In deze context deed Rufat Safarov een beroep op de minister van Binnenlandse Zaken Vilayat Eyvazova en het management van de politie van Bakoe:
“Nadat mevrouw Tarana mij had geïnformeerd over de bedreiging tegen de moeder van Mohyeddin, besloot ik een beroep te doen op de hoofden van het ministerie van Binnenlandse Zaken en de politie van Bakoe. Ik eis dat de politieagenten die deze waarden schenden, worden geïdentificeerd en gestraft Het is mogelijk om dit land in een dergelijke situatie te brengen en niet alle waarden met voeten te treden.’
De 23-jarige M. Orujov uit het district Surakhani beschrijft de martelingen die hij op het 32e politiebureau heeft ondergaan en zei dat hij van ‘s avonds tot ‘s ochtends met handboeien aan een bank in de tuin van het politiebureau was vastgebonden:
“Het duurde een hele tijd, mijn toestand werd weer slechter. Er kwam een groep politie naar buiten. Een van hen zei ‘hij is een kunstenaar’ en zei ‘hij moet sterven’. Ze zagen dat mijn toestand ernstig was en dat mijn hart klopte Ze vulden snel water uit de kraan. Ik zei dat ik naar het toilet wilde, maar ze lieten me niet toe. Ik zat urenlang vast. Een majoor kwam en zei: ‘Je hebt deze geschreven, maar wil je nog steeds een toilet?” Wees niet verlegen, ik sla je op je mond.” In die situatie bleef ik urenlang in de kou staan, totdat ik zag dat ik op het punt stond te sterven en ik de fles als toilet moest gebruiken.

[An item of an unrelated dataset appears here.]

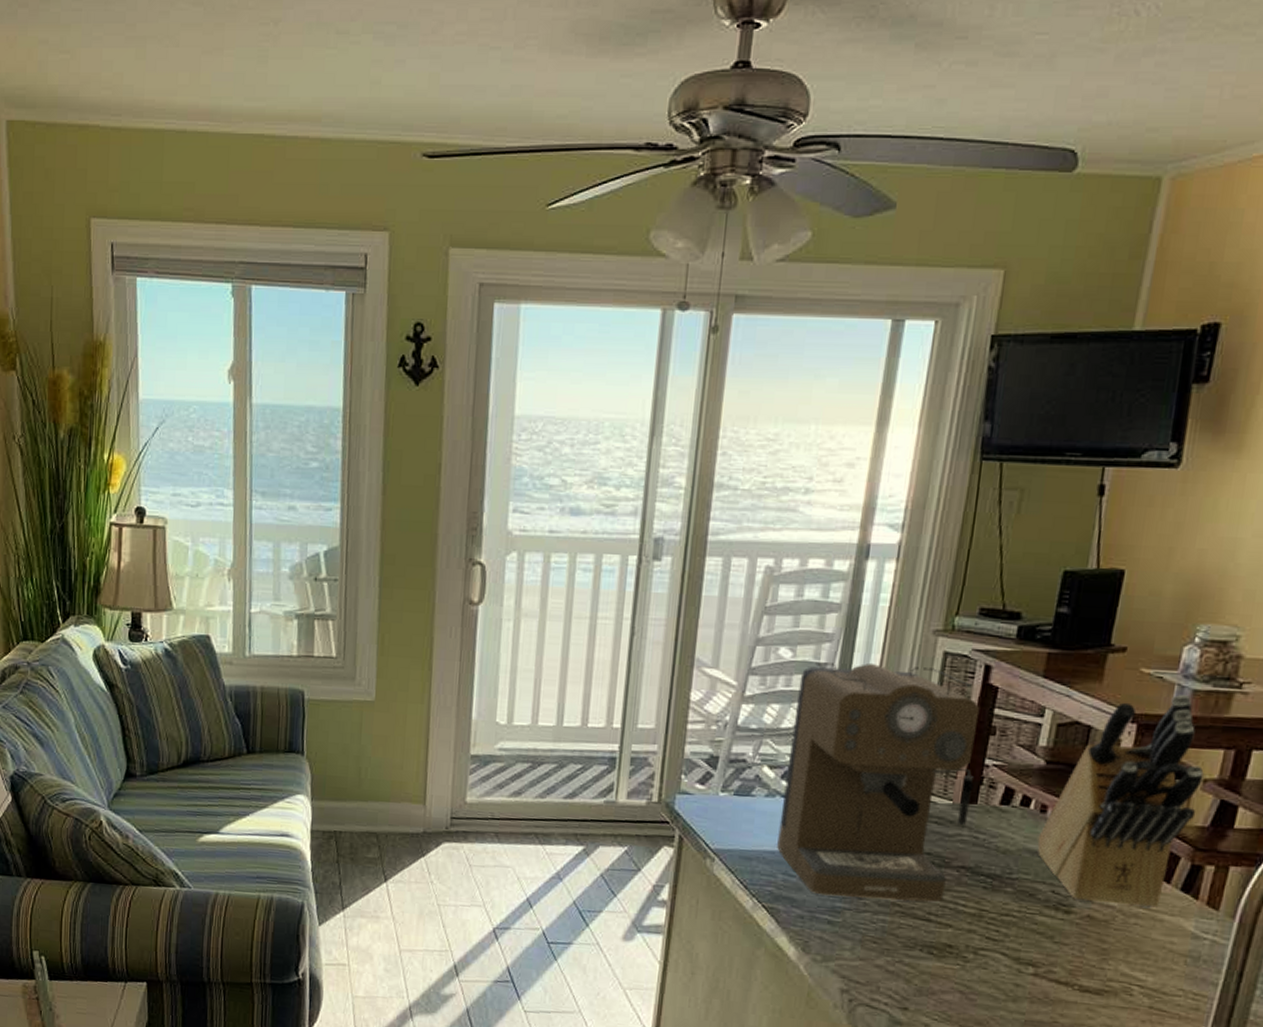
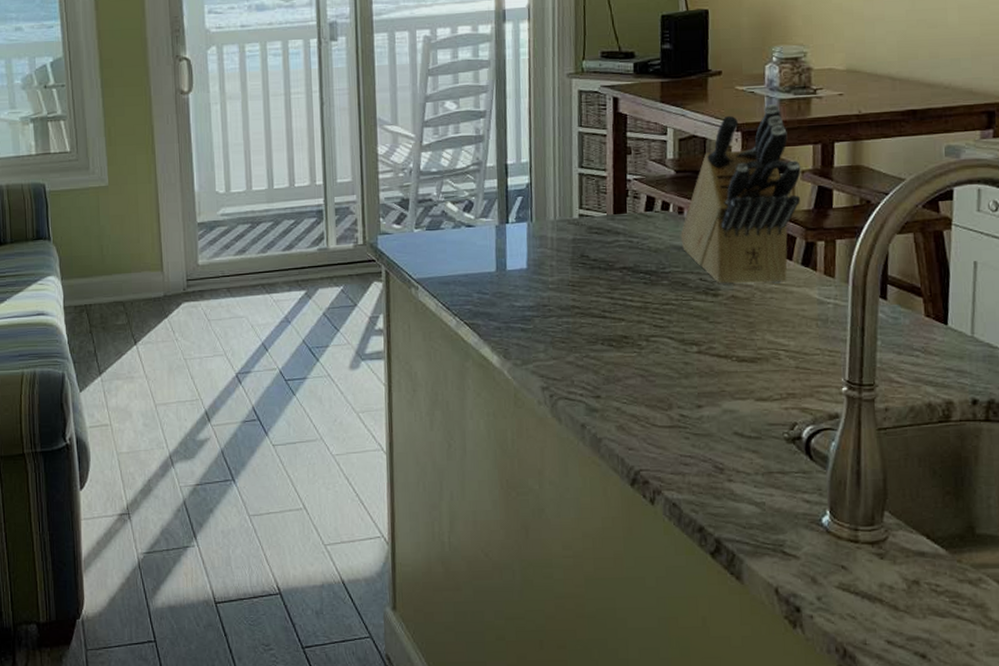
coffee maker: present [777,662,980,902] -> none [466,105,622,307]

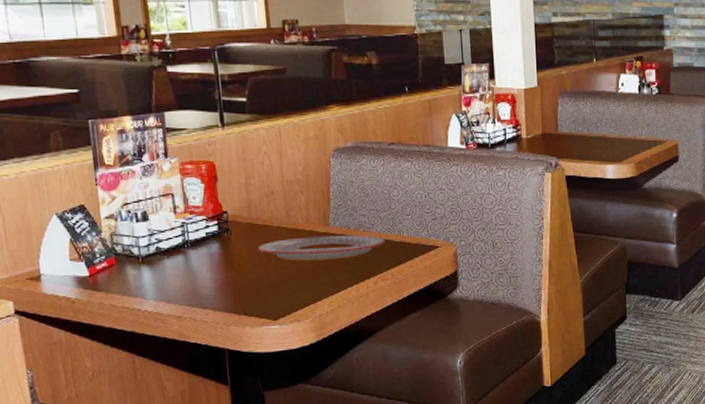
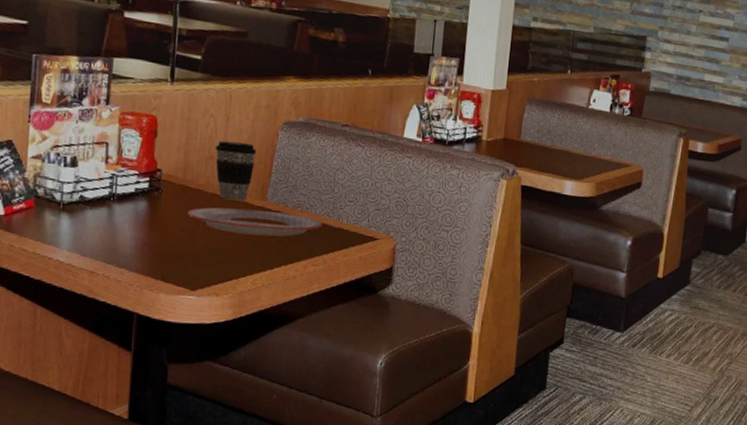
coffee cup: none [274,174,313,231] -> present [215,140,257,201]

Volgens de verklaring van de jonge activist, die zei dat hij rond 5-6 uur ‘s ochtends naar de eenheid werd gebracht, werd hem om zijn Instagram-account gevraagd. Toen hij het niet wilde geven, begonnen ze hem te slaan en te beledigen. Daarom moest hij zijn sociale netwerkaccount en wachtwoord opgeven:
“Toen zeiden ze dat ze hem naar de chef zouden brengen. De persoon in burgeruniform, die ze ‘chef’ noemden, stond op en zei: ‘Hé, waarom heb je geklaagd over het bedrijf?’ Drie mannen, jullie zullen alle drie eet zijn brood en drink zijn water.” Hij begon te vloeken en zei: ‘Jullie moeten als gezin het land worden uitgezet.’ Hij zou deze dingen op een beledigende manier zeggen. Toen hij me binnenbracht, zei hij: “Waarom heb je er geen fles in gedaan?” gezegd. Hij begon te slaan en te slaan met de vuisten. Nadat hij hem had geslagen, begon hij weer te vloeken, dus zei ik: ‘praat normaal, stoor mijn familie niet.’ Hij zei tegen de politie in de kamer dat ze er “weersta de politie” op moesten schrijven.